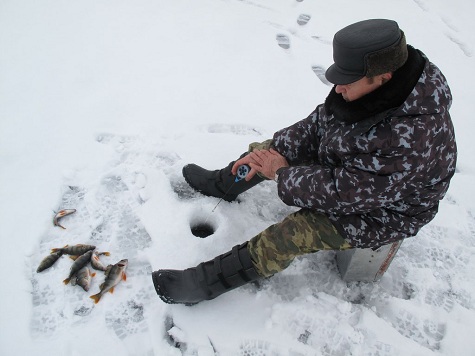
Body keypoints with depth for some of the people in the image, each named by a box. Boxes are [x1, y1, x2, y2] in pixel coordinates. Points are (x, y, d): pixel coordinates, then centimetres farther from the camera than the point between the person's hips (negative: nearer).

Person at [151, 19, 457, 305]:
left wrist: (282, 173, -24)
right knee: (272, 148, 5)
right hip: (347, 165, 8)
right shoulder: (373, 85, -16)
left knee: (292, 235, -24)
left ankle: (202, 284, -10)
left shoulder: (410, 139, -40)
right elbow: (320, 123, -5)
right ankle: (221, 184, 32)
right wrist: (275, 150, -15)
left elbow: (345, 191, -35)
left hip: (381, 211, -7)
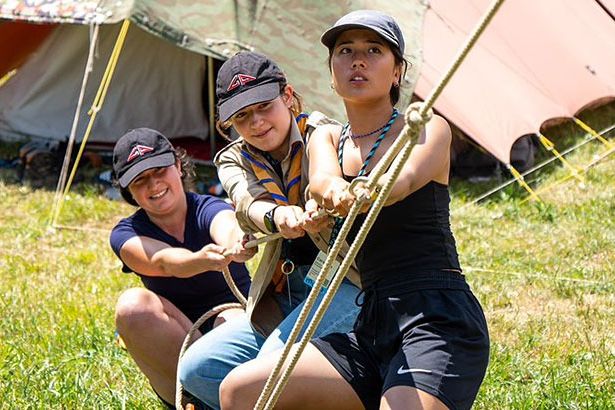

### WHAT IS REQUIRED
Where the line containing "right hip: (347, 165, 8)" appears, begin copying there and continue exactly through the final line of the records; both end lines belong in the copy, pictures do not.

### SOLUTION
right hip: (347, 165, 8)
right shoulder: (373, 85, -16)
left knee: (292, 235, -24)
left ankle: (202, 284, -10)
left shoulder: (410, 139, -40)
right elbow: (320, 123, -5)
right ankle: (221, 184, 32)
right wrist: (275, 150, -15)
left elbow: (345, 191, -35)
left hip: (381, 211, -7)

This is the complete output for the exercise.